23. Uluslararası Kömür Kongresi ve Sergisi sonuç bildirgesi açıklandı

Zonguldak'ta, 12-13 Eylül tarihlerinde düzenlenen "23. Uluslararası Kömür Kongresi ve Sergisi" sonuç bildirgesi açıklandı.

Kongrenin temel amacının kömür sektöründe ulaşılan güncel, teknolojik ve bilimsel gelişmeleri yakından tanımak, ekonomik ve sosyal boyutlarıyla sektörün yaşadığı sorunları ve bunlara ilişkin çözüm önerilerini tartışmak olduğunu belirten Kaymakçı, ülkenin kömür madenciliğinin bilimsel yöntemlerle gelişmesine ve uygulanmasına katkı koymak istediklerini kaydetti.

Kaymakçı, havza madenciliğinin işçi sağlığı iş güvenliği açısından "olmazsa olmaz bir gereklilik" olduğunu vurgulayarak, "Havza madenciliği uygulaması hem madenlerin sürdürülebilir ve etkin bir şekilde çıkarılması hem bölgesel kalkınmayı sağlaması ve hem de işçi sağlığı iş güvenliği açısından gerekli olan bir madencilik yöntemidir.

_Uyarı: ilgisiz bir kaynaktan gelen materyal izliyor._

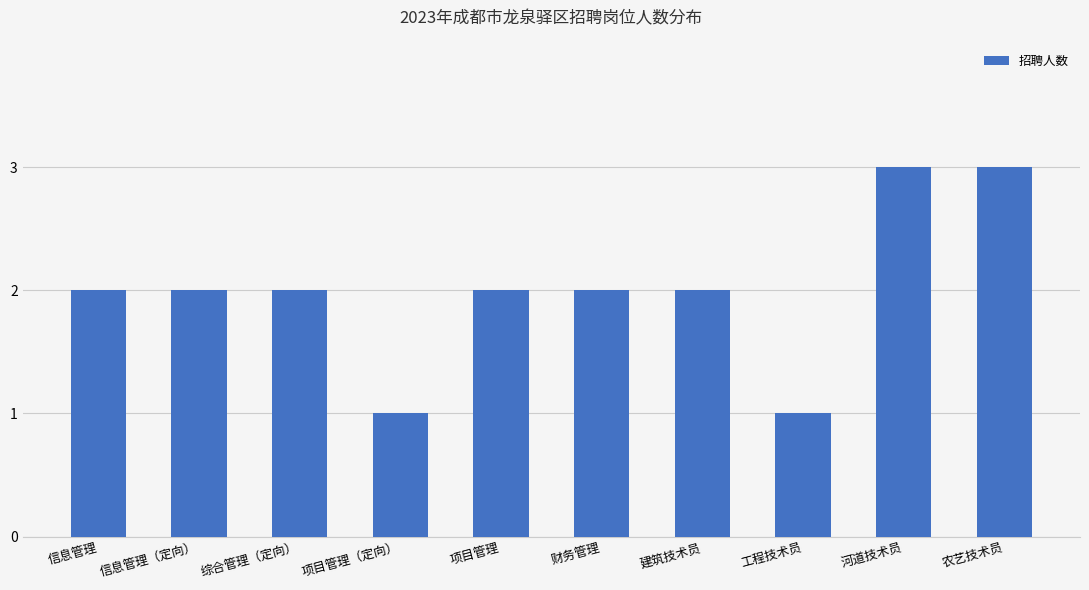

Are the bars horizontal?

No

Bu anlamda ülkemizdeki maden bölgeleri tanımlanmalı, mevcut rezervler haritalanarak madencilik faaliyetlerinin hangi alanlarda yoğunlaşacağına ve ekonomik olarak nasıl değerlendirileceğine karar verilerek üretim yöntemleri de belirlenmelidir." diye konuştu.

Madenlerde kamu işletmeciliğinin sürdürülmesinin ekonomik ve sosyal açıdan olduğu kadar işçi sağlığı ve iş güvenliği açısından da yaşamsal olduğunun altını çizen Kaymakçı, "Bu nedenle kamu kurumları üretim ve istihdam hedeflerini havza ölçeğinde planlayarak ülke madenciliğinde lokomotif görevini üstlenmelidir." ifadelerini kullandı.

- "Madencilik faaliyetleri vazgeçilmezdir"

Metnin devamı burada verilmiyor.